Know my thoughts and prayers are with you all too Cynthia! Many of us are following and praying for ya'll through the valley of suck. I keep depending on the means of grace and God keeps meeting me here. I think I'm writing as part of prayer. Thank you for the comments and encouragement.

Much love from the valley of suck!

Wendy McLellan said...

Just found your blog. (Through a friend). My husband and I are in that Valley as well. 2 years of colon cancer in 2007/2008. Now he is languishing (2 years now) from bone marrow disease from the chemo. Don't get me wrong! We are grateful for the extra 9 yrs of life that treatment bought us.
What I have found is that God is so very close these days.
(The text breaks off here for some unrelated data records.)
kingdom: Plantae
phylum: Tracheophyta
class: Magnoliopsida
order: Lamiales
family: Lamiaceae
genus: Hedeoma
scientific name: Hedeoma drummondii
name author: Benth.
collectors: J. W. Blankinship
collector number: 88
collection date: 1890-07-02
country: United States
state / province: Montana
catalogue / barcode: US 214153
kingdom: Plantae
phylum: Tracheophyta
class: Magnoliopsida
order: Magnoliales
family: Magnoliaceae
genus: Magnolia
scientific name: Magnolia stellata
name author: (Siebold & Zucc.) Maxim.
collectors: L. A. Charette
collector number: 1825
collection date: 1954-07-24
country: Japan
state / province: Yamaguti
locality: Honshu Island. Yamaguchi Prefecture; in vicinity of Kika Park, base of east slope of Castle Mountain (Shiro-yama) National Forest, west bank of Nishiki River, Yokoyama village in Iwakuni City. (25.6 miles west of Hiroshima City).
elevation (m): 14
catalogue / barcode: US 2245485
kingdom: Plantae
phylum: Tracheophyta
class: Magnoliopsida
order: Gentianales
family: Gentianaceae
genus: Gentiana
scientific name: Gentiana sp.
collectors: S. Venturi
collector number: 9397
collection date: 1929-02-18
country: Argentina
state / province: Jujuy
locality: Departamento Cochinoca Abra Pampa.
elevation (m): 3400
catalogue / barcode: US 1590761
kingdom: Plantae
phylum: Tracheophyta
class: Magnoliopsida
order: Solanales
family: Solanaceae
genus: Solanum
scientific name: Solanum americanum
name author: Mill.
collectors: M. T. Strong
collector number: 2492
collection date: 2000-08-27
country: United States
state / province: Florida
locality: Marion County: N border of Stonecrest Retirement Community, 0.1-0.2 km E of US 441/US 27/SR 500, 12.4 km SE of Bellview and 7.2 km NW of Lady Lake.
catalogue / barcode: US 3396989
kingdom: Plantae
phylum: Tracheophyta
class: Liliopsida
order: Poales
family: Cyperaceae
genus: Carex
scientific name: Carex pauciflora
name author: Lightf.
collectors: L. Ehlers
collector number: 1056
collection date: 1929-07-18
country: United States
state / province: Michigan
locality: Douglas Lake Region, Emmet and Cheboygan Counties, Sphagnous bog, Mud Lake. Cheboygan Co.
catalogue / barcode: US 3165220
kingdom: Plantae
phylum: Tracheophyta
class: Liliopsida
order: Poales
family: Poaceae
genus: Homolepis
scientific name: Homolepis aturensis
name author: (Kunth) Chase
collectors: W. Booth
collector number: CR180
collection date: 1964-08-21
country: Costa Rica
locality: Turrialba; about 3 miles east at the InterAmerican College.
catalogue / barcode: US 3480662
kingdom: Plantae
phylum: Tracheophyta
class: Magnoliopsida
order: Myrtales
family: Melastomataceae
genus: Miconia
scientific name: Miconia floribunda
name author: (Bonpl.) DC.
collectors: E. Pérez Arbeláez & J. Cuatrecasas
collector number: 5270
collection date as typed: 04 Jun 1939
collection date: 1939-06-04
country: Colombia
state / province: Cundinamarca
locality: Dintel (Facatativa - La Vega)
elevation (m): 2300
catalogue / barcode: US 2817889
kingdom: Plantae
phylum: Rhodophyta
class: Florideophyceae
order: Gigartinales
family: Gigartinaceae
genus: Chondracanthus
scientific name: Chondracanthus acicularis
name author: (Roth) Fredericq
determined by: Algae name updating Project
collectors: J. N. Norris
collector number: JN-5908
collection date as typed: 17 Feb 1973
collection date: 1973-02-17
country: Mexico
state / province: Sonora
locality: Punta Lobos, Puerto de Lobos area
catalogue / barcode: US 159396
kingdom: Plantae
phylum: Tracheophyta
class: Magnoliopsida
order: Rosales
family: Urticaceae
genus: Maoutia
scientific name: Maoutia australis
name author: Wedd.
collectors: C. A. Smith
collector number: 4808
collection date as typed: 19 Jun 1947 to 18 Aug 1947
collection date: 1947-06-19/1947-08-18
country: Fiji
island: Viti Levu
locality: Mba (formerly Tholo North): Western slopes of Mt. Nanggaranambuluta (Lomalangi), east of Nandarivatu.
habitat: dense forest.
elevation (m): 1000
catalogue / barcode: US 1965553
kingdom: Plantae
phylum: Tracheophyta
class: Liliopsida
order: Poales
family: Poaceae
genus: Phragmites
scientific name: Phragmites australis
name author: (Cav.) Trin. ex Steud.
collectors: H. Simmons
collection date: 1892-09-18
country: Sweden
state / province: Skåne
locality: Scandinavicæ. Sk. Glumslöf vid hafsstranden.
When I serve my sweet husband, I am serving Jesus. And when I tend to his needs, I am sitting a Jesus feet as he teaches and ministers to me.
Yes,this Valley sucks! How often I have simply wished we could leave it for higher ground! Then I am reminded that indeed it is the valley itself that leads to 'higher ground'. Oh how my human-ness gets in the way of the sacred at times.
Bless you and Heather on this difficult and yet profoundly beautiful journey.

Ken Hagler said...

Hey Wendy! Thank you so much for sharing your story and where the journey has led you. It is a "beautiful tragedy" to be a caregiver. Tragic because of the nature of these diseases that mutate and destroy. Beautiful because when we listen in the silence as we serve another, we do hear God's voice. It is not loud or attention grabbing. God's voice is silent - the whimpers, the stomach gurgling, the furrowed brow, the agitation, it is all God's voice calling us, not be servant-leaders but serve in love the closest neighbor.

Praying for you and your's in the valley of suck today. Lord have mercy.